Few topics have spawned as many whacky and speculative ideas as this one. Naturally the idea draws interest and fuels the Stan Lee imagination in us all. But when I read the books and articles I am left wondering how much is real, and how much is just imagination. 

It is certainly not that Scripture does not indicate something that could be described by the phrase “spiritual warfare.” A survey would take a host of blogs to do the topic justice. Battle begins with the serpent in Genesis (3:15) and continues in living color throughout John’s apocalypse. In the Old Testament God is presented as a warrior King and he occasionally opens heaven to reveal the power of his spiritual host. There can be no doubt that the Bible is cast in a context of true spiritual warfare. 

But outside of those descriptions and biblical narratives flies a great deal of speculation. There is speculation about where demons lurk, how they impact believers individually, and what it means to “resist the devil.” I have read authors who write about how do detect demons, how demons behave, and what kinds of demons there are. There are books that contain special prayers to be offered to the demons themselves crafted to “bind” and restrain them. 

These books may be interesting, they are certainly dramatic—but they often make claims that go far beyond anything Scripture says. 

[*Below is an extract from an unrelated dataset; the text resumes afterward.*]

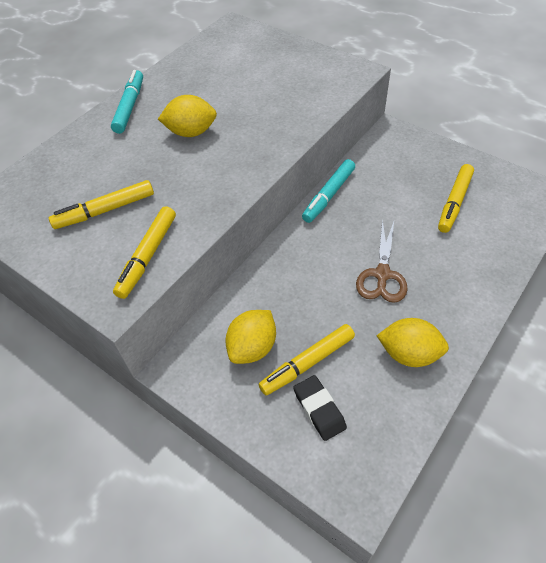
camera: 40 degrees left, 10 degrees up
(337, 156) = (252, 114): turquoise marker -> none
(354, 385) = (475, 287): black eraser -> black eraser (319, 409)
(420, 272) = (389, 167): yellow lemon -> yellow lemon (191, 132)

Starting December 5th we will find ourselves in the section of Ephesians where Paul addresses the issue of spiritual warfare. Paul does not tell where to find demons, give any of their names, or give any of their spiritual power secrets. But he does describe how the believer is prepared to walk defensively—fully equipped in case of demonic assault. He does not picture the believer doing battle, but being prepared for enemy attack. 

As we walk through this passage (Eph. 6:10-20), we will not engage in the marketable speculation about demons and spiritual warfare. But we will let Paul speak for himself—and to us—as we consider what it means to be prepared and “take our stand” (6:13) spiritually as believers.